A Wheel of Comté that Claude Inscribed: Formaggio Kitchen - Sarah
Claude is a sharp, narrow, and attentive man who doesn’t miss a beat. The whole time we were there he was watching us, observing how we tasted and evaluating our tasting notes. I think he wanted to see if we understood the cheese, to know if we saw what he saw, and tasted what he tasted – effectively a little pop quiz. As he guided us through the fort, he honed in on the wheels of Comté with the flavor profiles and characteristics that we tend to purchase for our customers. Visiting Fort Saint Antoine is like stepping into a time capsule - each wheel of cheese representative of more than just its nutritive properties - of labor, of the taste of a day, of capturing a moment, of one day of one year out of hundreds, ostensibly creating the exact same thing time after time but, in reality, creating unique expressions of a confluence of circumstances.
Rows of Comté
Walking through aisle after aisle of cheese, I was struck by the sheer number of wheels we were seeing, not to mention the way that we were navigated - with ease - through this maze of a fort. When we paused to taste a wheel, Claude masterfully tapped each with the back of a cheese iron, listening and feeling for cracks. He used all of his senses to evaluate the wheels. Each time, I held my breath, aware of his awareness, and worried if I sneezed or breathed to loud he would be disrupted.

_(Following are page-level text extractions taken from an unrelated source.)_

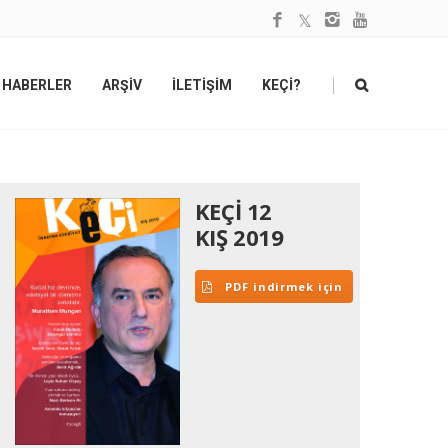
|
HABERLER
ARŞİV
İLETİŞİM
KEÇİ?
KEÇİ 12
KIŞ 2019
PDF indirmek için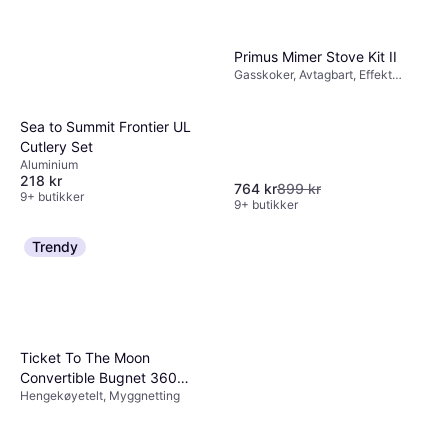
Primus Mimer Stove Kit II
Gasskoker, Avtagbart, Effekt
2800W, Aluminium
Sea to Summit Frontier UL
Cutlery Set
Aluminium
218 kr
764 kr
899 kr
9+ butikker
9+ butikker
Trendy
Ticket To The Moon
Convertible Bugnet 360
Hengekøyetelt, Myggnetting
White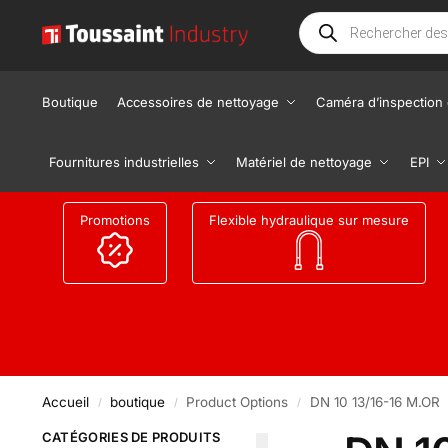
Boutique
Accessoires de nettoyage
Caméra d’inspection 
Fournitures industrielles
Matériel de nettoyage
EPI
Promotions
Flexible hydraulique sur mesure
Accueil
boutique
Product Options
DN 10 13/16-16 M.OR
/
/
/
CATÉGORIES DE PRODUITS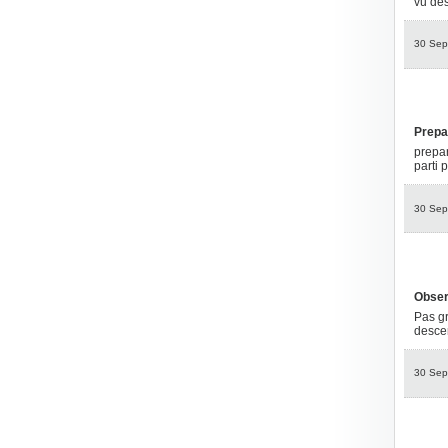
vu des
30 Sep
Prepar
prepar
parti 
30 Sep
Obser
Pas gr
descen
30 Sep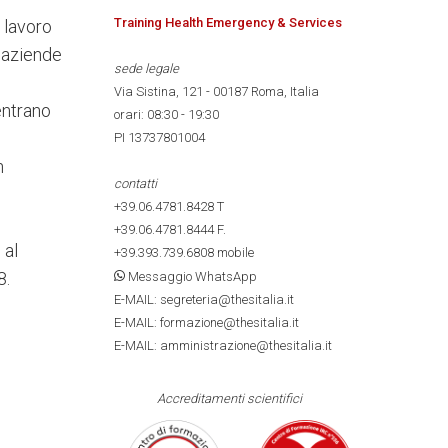
Training Health Emergency & Services
i lavoro
e aziende
sede legale
Via Sistina, 121 - 00187 Roma, Italia
ientrano
orari: 08:30 - 19:30
PI 13737801004
n
contatti
+39.06.4781.8428
T
+39.06.4781.8444
F.
 al
+39.393.739.6808
mobile
8.
Messaggio WhatsApp
E-MAIL: segreteria@thesitalia.it
E-MAIL: formazione@thesitalia.it
E-MAIL: amministrazione@thesitalia.it
Accreditamenti scientifici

The tapping of the wheel with the back of the cheese iron was to identify defects. Claude would pull out a huge wheel of Comté, tap one side, and then rotate it, tapping the other. Then, he would run his hand across the surface of the cheese, reading it like braille and listening for an even, resounding tone and vibration – hollow sounds are undesirable. Concentrating intently, he rubbed each wheel like he was uncovering it from the snow or dirt. He was able to exactly identify a fissure. He would circle it, plug the wheel and pull it out.
They call it “the art of aging:” picking a fruitière’s cheese and cellaring it - capturing the essence of the milk from a specific date and place and using time as a tool to develop complex flavors. Claude and his team move the cheeses frequently so that they experience a range of habitats, encouraging even greater nuances of flavor.

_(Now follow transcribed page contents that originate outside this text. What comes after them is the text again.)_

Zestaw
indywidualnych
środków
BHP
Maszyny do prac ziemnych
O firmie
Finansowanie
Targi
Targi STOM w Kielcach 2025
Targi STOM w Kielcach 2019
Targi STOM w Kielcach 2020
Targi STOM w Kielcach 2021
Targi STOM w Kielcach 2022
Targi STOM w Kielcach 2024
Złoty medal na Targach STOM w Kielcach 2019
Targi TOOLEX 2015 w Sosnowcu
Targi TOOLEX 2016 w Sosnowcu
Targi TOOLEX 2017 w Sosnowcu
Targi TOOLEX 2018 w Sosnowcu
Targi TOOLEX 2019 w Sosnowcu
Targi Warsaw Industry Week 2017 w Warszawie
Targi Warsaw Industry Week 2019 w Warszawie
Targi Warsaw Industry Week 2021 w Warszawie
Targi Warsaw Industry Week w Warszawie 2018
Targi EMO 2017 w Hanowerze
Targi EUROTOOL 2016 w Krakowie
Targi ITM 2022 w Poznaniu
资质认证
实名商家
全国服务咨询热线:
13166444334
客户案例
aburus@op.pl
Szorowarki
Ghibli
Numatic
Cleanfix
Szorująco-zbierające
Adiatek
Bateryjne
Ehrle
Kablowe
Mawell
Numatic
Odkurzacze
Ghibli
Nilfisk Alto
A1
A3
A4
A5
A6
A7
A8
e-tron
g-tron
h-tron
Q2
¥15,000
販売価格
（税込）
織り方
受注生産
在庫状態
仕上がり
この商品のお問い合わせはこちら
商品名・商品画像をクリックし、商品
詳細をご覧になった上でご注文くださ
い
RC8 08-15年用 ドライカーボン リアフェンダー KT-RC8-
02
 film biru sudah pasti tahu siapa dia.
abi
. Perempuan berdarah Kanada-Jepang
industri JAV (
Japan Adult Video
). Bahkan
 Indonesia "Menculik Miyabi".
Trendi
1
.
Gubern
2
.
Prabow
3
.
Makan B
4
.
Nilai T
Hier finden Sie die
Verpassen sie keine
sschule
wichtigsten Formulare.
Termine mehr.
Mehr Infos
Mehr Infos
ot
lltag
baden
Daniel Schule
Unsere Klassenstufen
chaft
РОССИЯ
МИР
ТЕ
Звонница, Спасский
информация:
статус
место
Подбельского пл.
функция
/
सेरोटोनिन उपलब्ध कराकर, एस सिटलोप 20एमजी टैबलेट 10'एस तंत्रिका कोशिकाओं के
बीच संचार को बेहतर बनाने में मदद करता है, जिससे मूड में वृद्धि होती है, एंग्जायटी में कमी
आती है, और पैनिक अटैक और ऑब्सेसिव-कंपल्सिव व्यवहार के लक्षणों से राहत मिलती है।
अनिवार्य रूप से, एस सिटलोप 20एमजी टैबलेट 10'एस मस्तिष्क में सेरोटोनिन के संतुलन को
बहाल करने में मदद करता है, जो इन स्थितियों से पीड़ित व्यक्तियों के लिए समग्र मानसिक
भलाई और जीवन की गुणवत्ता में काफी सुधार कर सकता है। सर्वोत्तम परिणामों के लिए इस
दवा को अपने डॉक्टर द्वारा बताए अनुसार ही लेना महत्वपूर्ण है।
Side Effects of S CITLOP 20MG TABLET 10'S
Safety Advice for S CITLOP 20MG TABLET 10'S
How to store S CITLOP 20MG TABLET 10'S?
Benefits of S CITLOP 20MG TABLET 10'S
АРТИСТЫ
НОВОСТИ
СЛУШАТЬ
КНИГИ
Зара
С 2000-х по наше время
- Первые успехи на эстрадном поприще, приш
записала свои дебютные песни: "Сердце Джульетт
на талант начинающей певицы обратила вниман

As summer is upon us, I can only imagine - what will this day taste like in 12 months? How will the nuances of this day be captured? It is so easy to become lost in the complexity of tasting Comté - it is a cheese that transports you back in time, thinking about what sunny day and pasture was captured within the milk of those lucky Montbéliarde and Simmental cows. It is this which, I think, makes Marcel Petite Comté so special and imparts that “something extra.”
Sarah Spira is the domestic cheese buyer and a cheesemonger at Formaggio Kitchen South End.